I am grateful to traditional Christian publishing houses like Zondervan and Thomas Nelson for taking the risk to allow these voices to be heard.
I got an Amazon gift card for Christmas, so I’ve been binge-reading ever since. Young writers with fresh perspectives: Tony Woodlief (Somewhere More Holy), Shauna Niequist (Cold Tangerines and Bittersweet), Anne Jackson (Permission to Speak Freely). And, finally, I’ve just begun the long-awaited One Thousand Gifts by Ann Voskamp.
These people are real. Bravely have they shared their stories of sin and redemption. Of doubt and flickering faith. Of their ongoing human-ness.
They have made public confessions. Not just to things like “inconsistency” or “lack of spiritual discipline,” but to things like porn addiction. Adultery. Alcohol abuse. Eating disorders. Clinical depression. Anger at God. Petty jealousy.
And none of them write as if they’ve got it all figured out now. As if they don’t still struggle.
I have been blessed by the telling of these stories. And I have been challenged.
Why are we so afraid to share our true stories? To admit our failings so that our sisters and brothers can pray for us? So that we may receive healing?
If I’m honest, I must admit that much of it stems from pride. I don’t want people to think badly of me.
But pride is the deadliest sin of all.
It leads to spiritual death.
And I want a more authentic, abundant, fear-free life.

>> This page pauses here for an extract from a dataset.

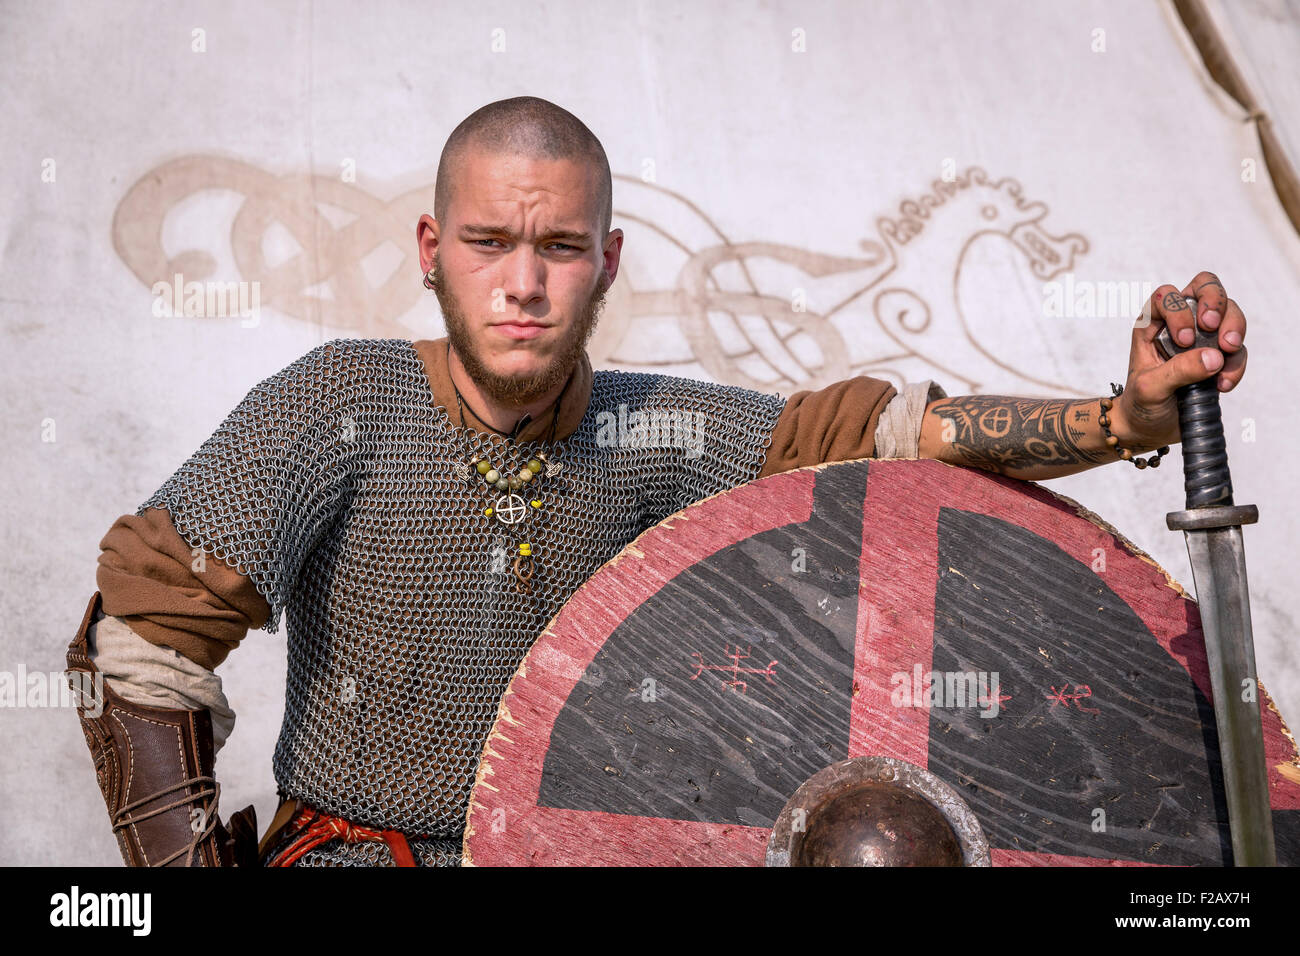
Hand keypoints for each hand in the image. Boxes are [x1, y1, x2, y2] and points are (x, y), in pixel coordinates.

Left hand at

Father, I pray that these honest stories will continue to challenge me to fearlessly share my own. I pray for a fresh wind of truth and love to blow through your family. I pray for more compassion and less judgment. Give us your unconditional love and acceptance for each other. Open our eyes to the planks they carry, rather than to the specks in the eyes of others. Destroy our pride, and deliver us from the need to look good. Make our relationships safe places, and our hearts your true home. Amen and amen.
Anne Jackson asked the question: “What is the one thing you can’t talk about in church?” She was flooded with thousands of responses.
How would you answer that question? Why do you think there is not more freedom in the church universal? What can we do to change things?